The principal goals of the Arms and Armor Department are to collect, preserve, research, publish, and exhibit distinguished examples representing the art of the armorer, swordsmith, and gunmaker. The focus of the collection is on works that show outstanding design and decoration, rather than those of purely military or technical interest. Unlike the great dynastic armories now preserved as museum collections in Vienna, Madrid, Dresden, Paris, London, and Stockholm, the Museum's collection is a modern one, formed through the activities and interests of curators, trustees, private collectors, and donors over the past 125 years. The collection comprises approximately fourteen thousand objects, of which more than five thousand are European, two thousand are from the Near East, and four thousand from the Far East. It is one of the most comprehensive and encyclopedic collections of its kind. 
The Emma and Georgina Bloomberg Arms and Armor Court offers the most extensive selection in the United States of rare and finely made sixteenth- and seventeenth-century European armor for men and horses, created for kings and noblemen to use on the battlefield and in tournaments.
The gallery features a group of elaborately decorated Greenwich armors, from the English Royal workshops founded by King Henry VIII, and one of Henry's personal armors, made in Italy and worn by the king in his last campaign against the French at Calais in 1544. 
So cool to see these up close and personal.  

The following text will attempt to correct some of the most popular misconceptions, and to answer some of the questions most frequently asked by the public during guided tours of the Museum's arms and armor galleries.
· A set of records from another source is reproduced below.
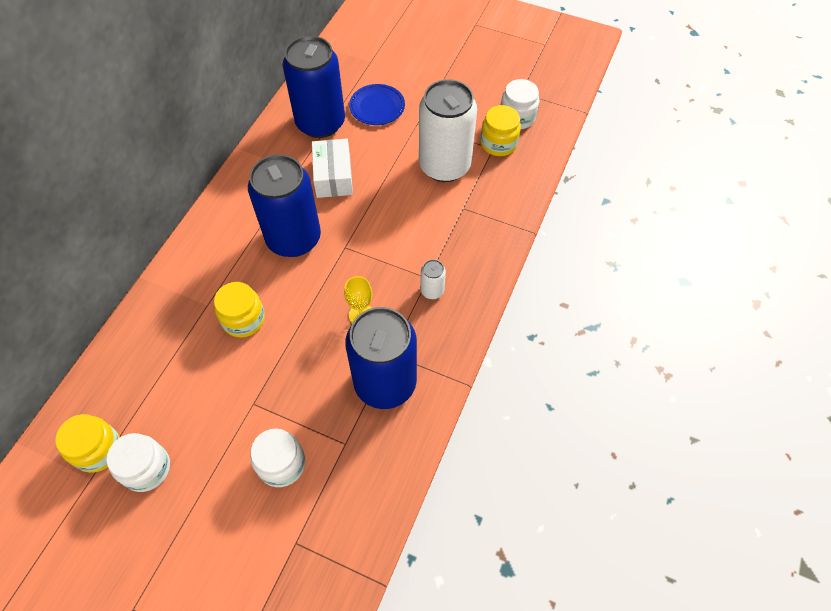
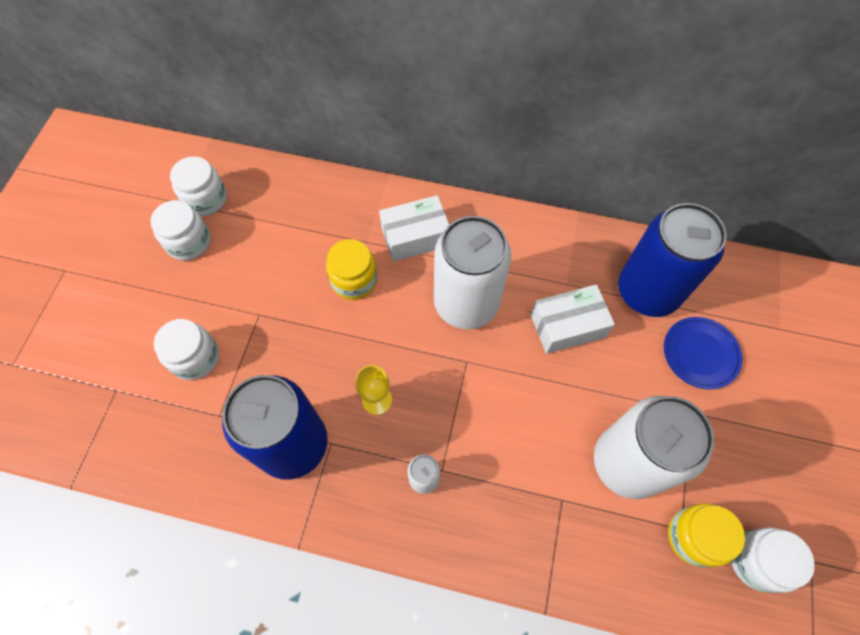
camera: 80 degrees right, 5 degrees up
(98, 450) = (206, 199): yellow jar -> white jar
(216, 265) = (415, 236): none -> white box
(293, 238) = (466, 303): blue can -> white can

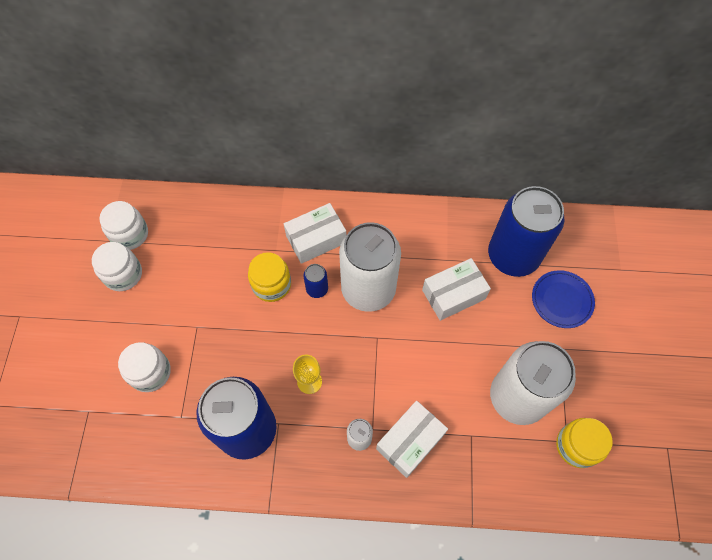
camera: 10 degrees left, 0 degrees up
(406, 293) = (317, 289): none -> blue can
(485, 493) = (410, 441): none -> white box
(757, 560) = (626, 455): white jar -> none

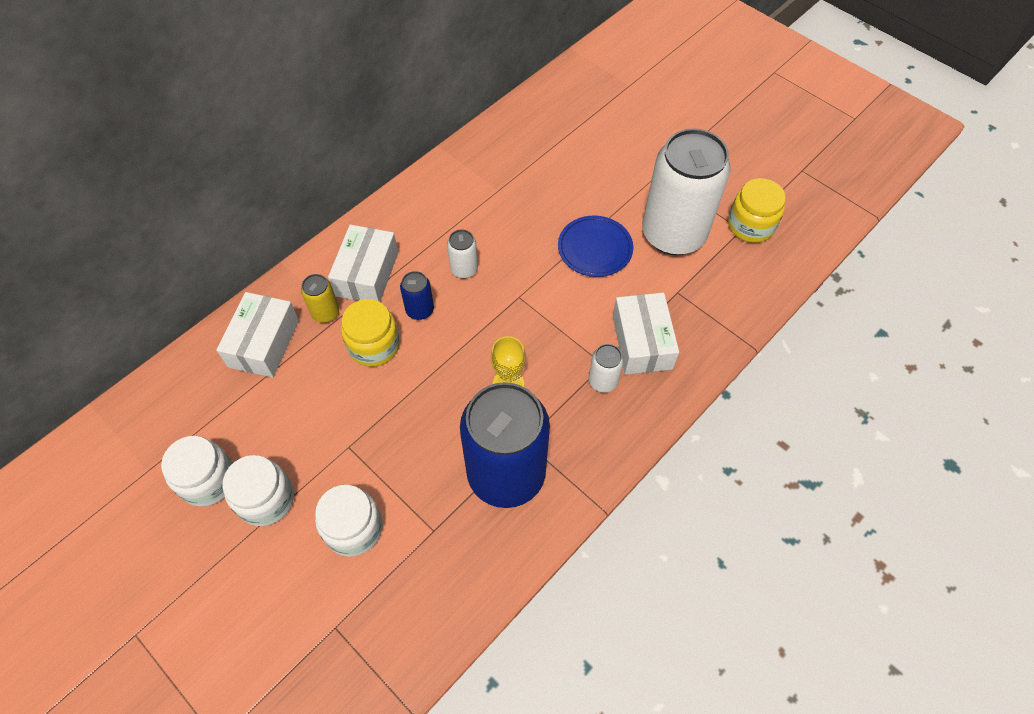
camera: 50 degrees left, 5 degrees down
(130, 234) = (167, 441): white jar -> white jar (266, 499)
(271, 240) = (325, 313): none -> yellow can
(368, 289) = (464, 269): white can -> white can, size x0.41
(453, 294) = (536, 209): white box -> white box (264, 343)
(513, 256) = (544, 142): blue can -> none
(562, 300) = (617, 141): blue plate -> blue plate (595, 248)

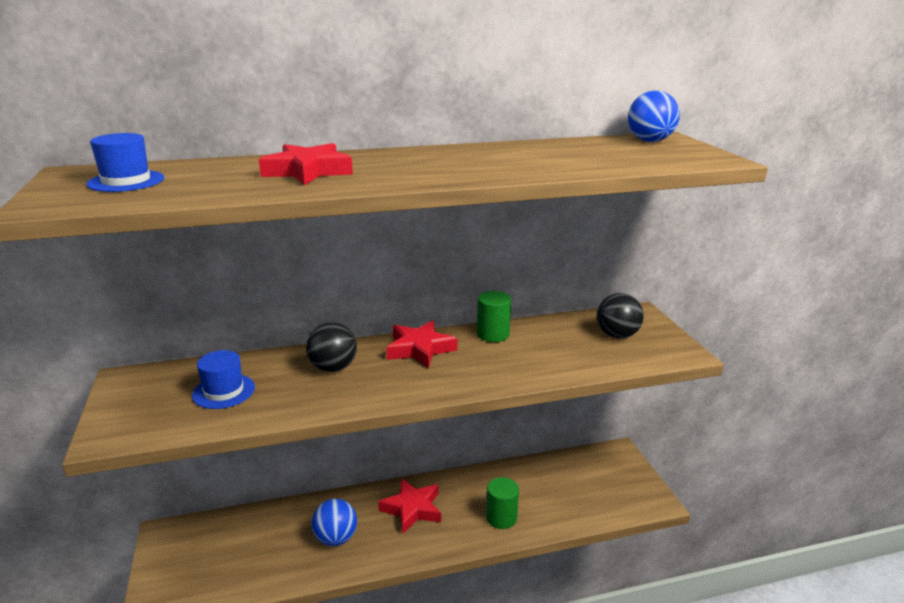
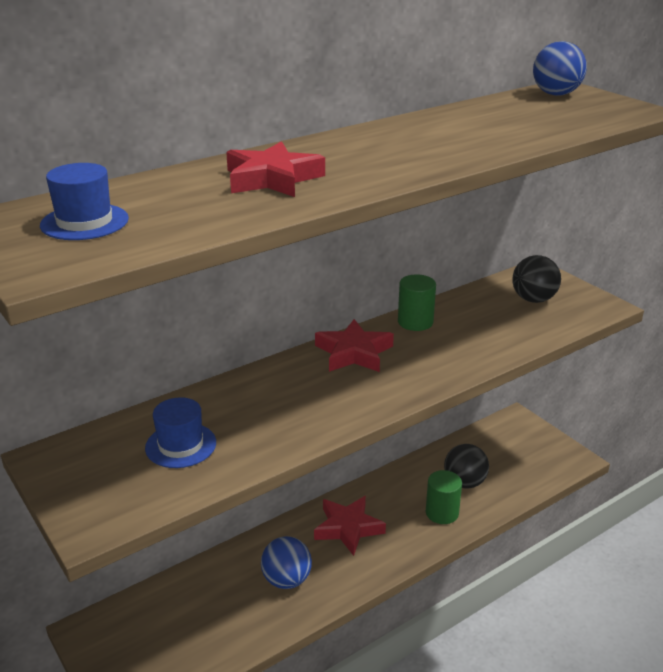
camera: 20 degrees left, 5 degrees up
(333, 368) = (280, 393): black ball -> black ball (464, 482)

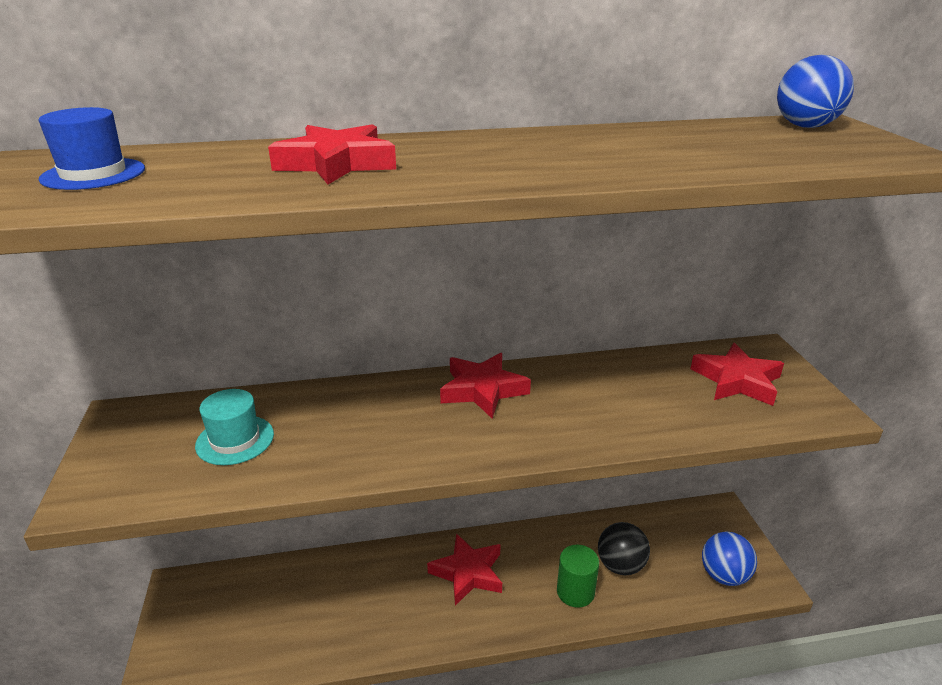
camera: 25 degrees right, 0 degrees up
(180, 445) = (235, 440): blue hat -> turquoise hat
(287, 580) = (375, 607): blue ball -> blue ball (724, 575)
(415, 322) = (576, 373): green cylinder -> none
(533, 299) = (737, 381): black ball -> red star

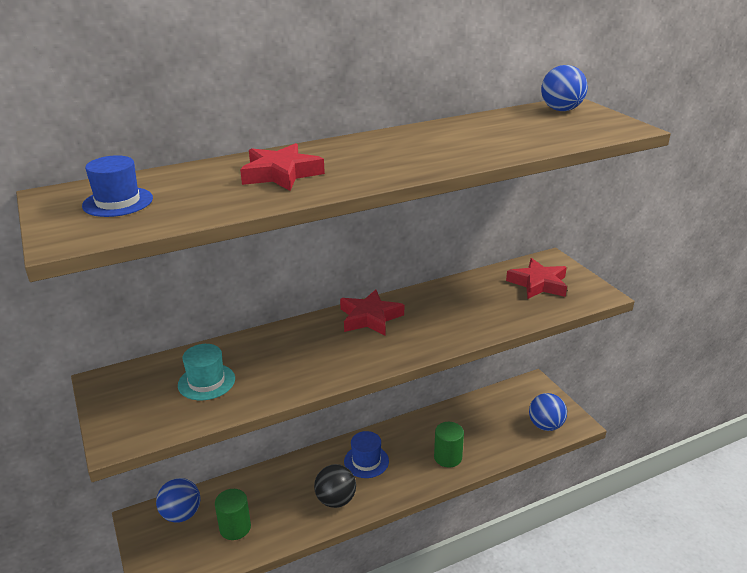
camera: 15 degrees left, 0 degrees up
(225, 592) = (181, 514): none -> blue ball
(277, 626) = (235, 527): none -> green cylinder
(468, 573) = (366, 461): red star -> blue hat
(620, 565) = (474, 433): black ball -> black ball (336, 500)

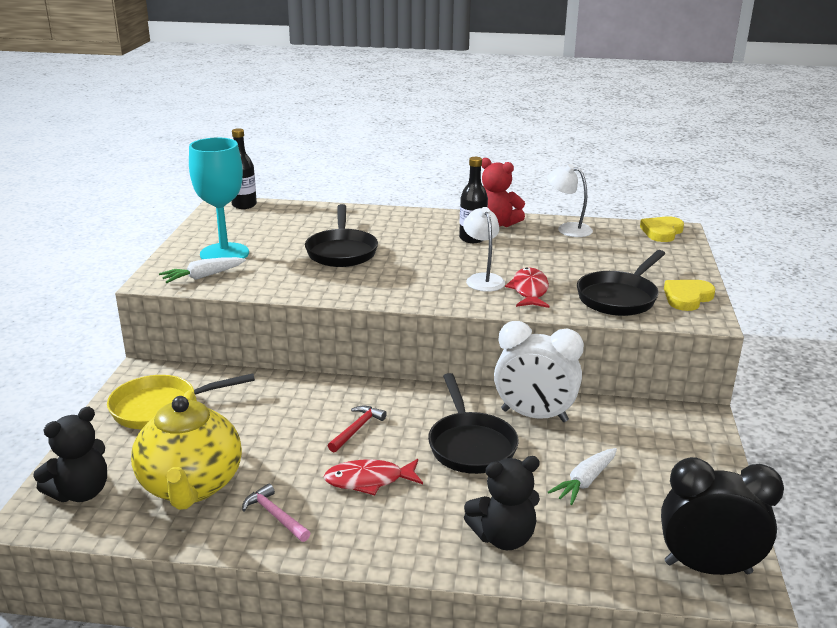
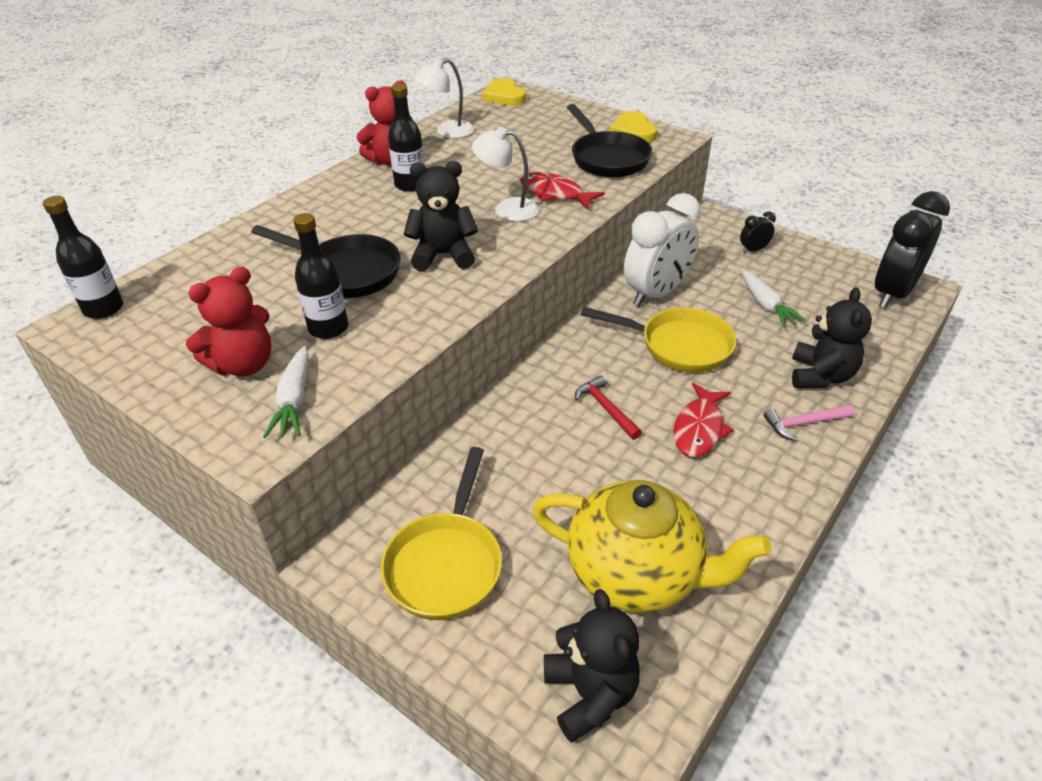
camera: 60 degrees left, 15 degrees up
(224, 253) = (243, 365): turquoise goblet -> red teddy bear
(275, 515) = (724, 515): pink hammer -> pink hammer (804, 423)
(278, 264) = (328, 328): none -> black bottle
(394, 274) = (443, 255): none -> black teddy bear
(470, 445) = (678, 345): black pan -> yellow pan
(674, 455) = (753, 250): none -> black clock

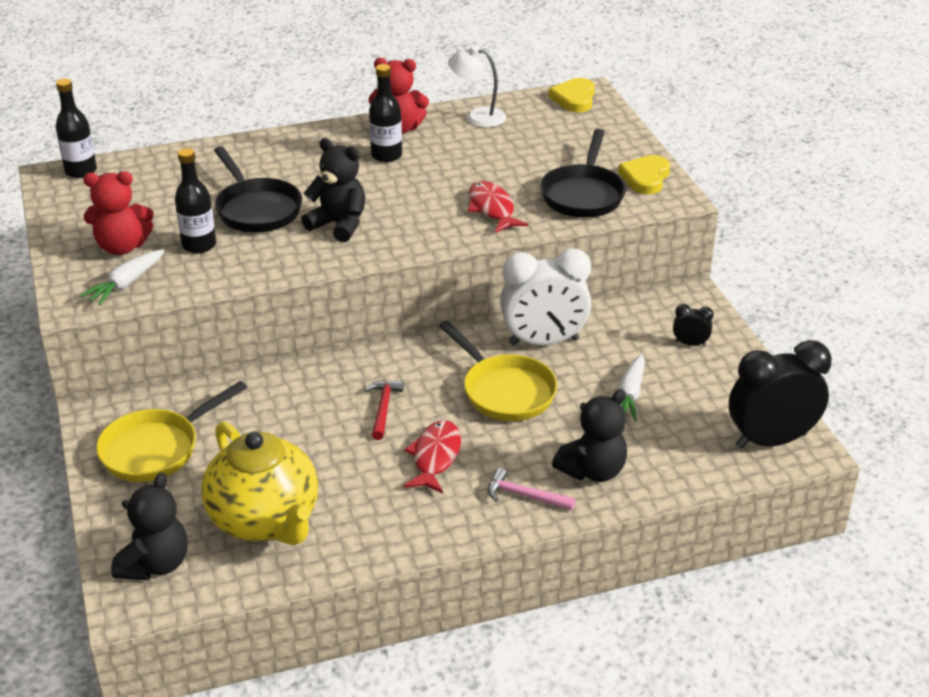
camera: 35 degrees right, 5 degrees down
(507, 209) = (435, 206): white lamp -> none
(699, 428) = (435, 457): red fish -> red fish turned 135 degrees clockwise

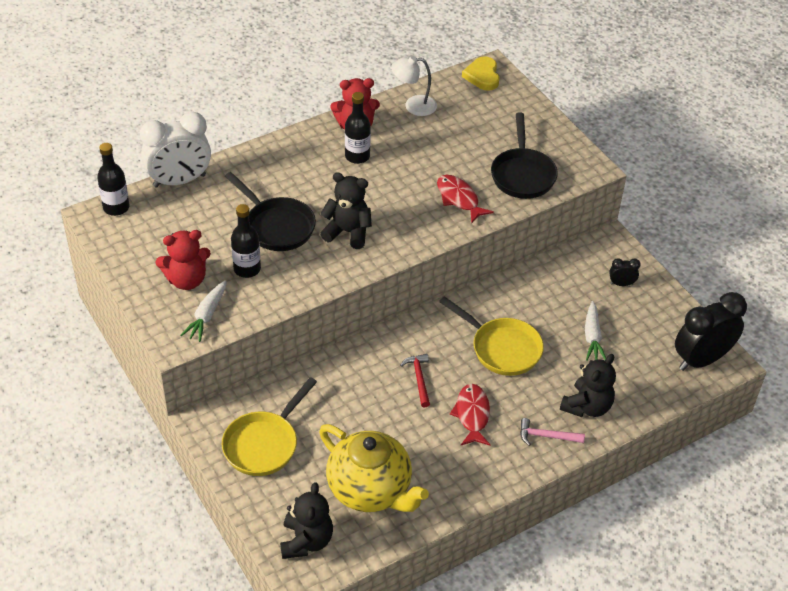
camera: 15 degrees left, 10 degrees up
(543, 342) = (515, 299): white clock -> white clock (179, 181)
(645, 178) = (563, 151): yellow heart -> none

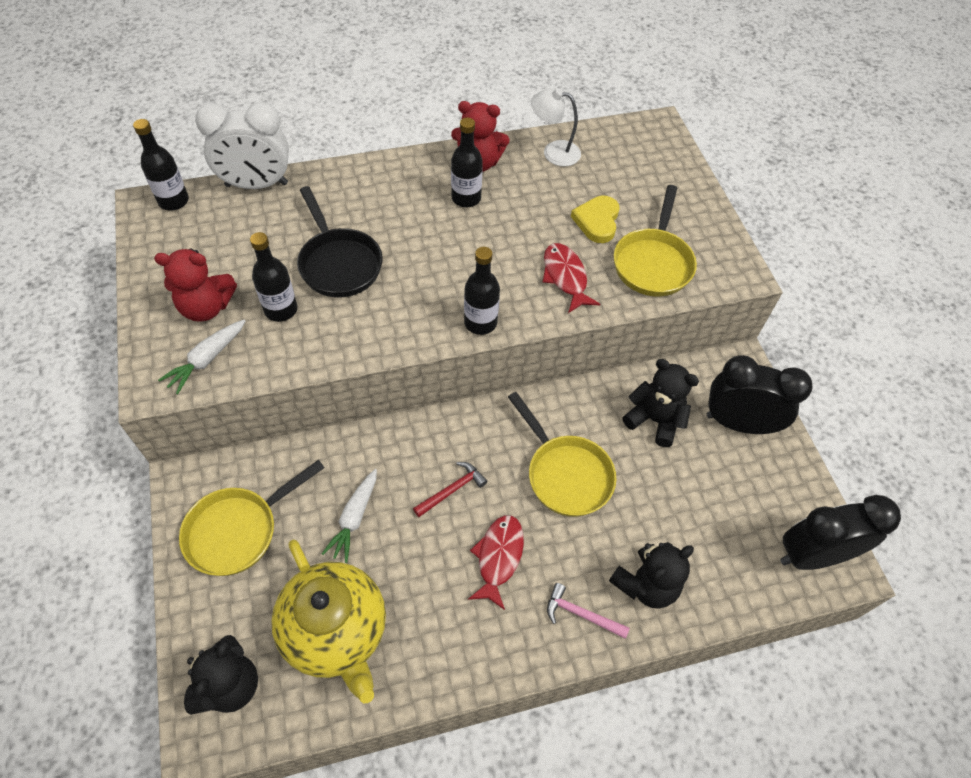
camera: 15 degrees right, 10 degrees up
(348, 232) = (417, 290): black teddy bear -> black teddy bear (654, 420)
(406, 245) = (480, 322): none -> black bottle
(419, 379) = (452, 490): red hammer -> red hammer turned 45 degrees clockwise
(482, 76) = (645, 133): yellow heart -> yellow heart (597, 221)
(522, 174) = (653, 263): black pan -> yellow pan
(592, 337) = (681, 487): white carrot -> white carrot (354, 518)
(621, 284) = (738, 423): black clock -> black clock, size x2.30

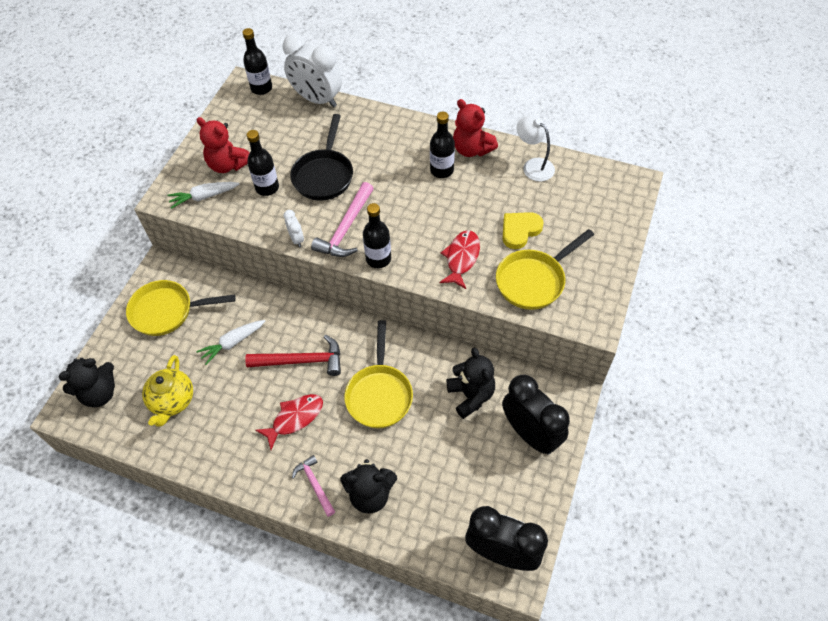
camera: 40 degrees right, 0 degrees up
(336, 632) = (172, 401): yellow teapot -> yellow teapot, size x0.65
(368, 349) = (296, 239): none -> white clock
(415, 309) = (346, 228): none -> pink hammer
(452, 490) = (301, 361): red hammer -> red hammer, size x1.63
Misconceptions and Related Questions Relating Armor
1. Armor was worn only by knights.
2. Women of earlier times never fought in battle or wore armor.
3. Armor was so expensive that only princes and rich nobility could afford it.
4. Armor is extremely heavy and renders the wearer immobile.
5. Knights had to be hoisted into their saddles with cranes.
6. How did men in armor go to the toilet?
7. The military salute originates from the raising of a visor.
8. "Chain mail" or "mail"?
9. How long did it take to make a suit of armor?
10. Details of armor: the lance rest and the codpiece explained.
11. Did Vikings wear horns on their helmets?
12. Armor became obsolete because of firearms.
13. The size of armor indicates that people in the Middle Ages and the Renaissance were smaller.
14. Men's clothing usually closes and buttons left over right because early armor was closed in such a manner.

You can go to the Metropolitan Museum's website HERE for the answers to questions above which are very interesting!! 

Armor Garniture of George Clifford (1558–1605), Third Earl of Cumberland
Made under the direction of Jacob Halder
(British, master armorer at the royal workshops at Greenwich, documented in England 1558–1608)
Date: 1586
Geography: Greenwich
Culture: British, Greenwich
Medium: Steel, gold
Dimensions: H. 69 1/2 in. (176.5 cm); Wt. 60 lb. (27.2 kg)
Classification: Armor for Man 

What's On View

Approximately eight hundred objects from the collection are on permanent display in the arms and armor galleries located in The John Pierpont Morgan Wing. These date from about the fifth to the late nineteenth century and offer a broad range of the best examples from Europe, America, Japan, India, and various Islamic cultures. In addition, the Arthur Ochs Sulzberger Gallery has periodically changing displays that focus on varied aspects of the collection.

Leave it to me to find a Smith and Wesson with Tiffany "jeweled" silver. I suppose if I were alive in 1891-1892, this would be my revolver of choice!  

I hope you enjoyed this little visit to "The Met" with me. There are so many various displays here, it really can target many interests. When you visit New York City, be sure to find some time to stop by this amazing museum and enjoy all it has to offer!!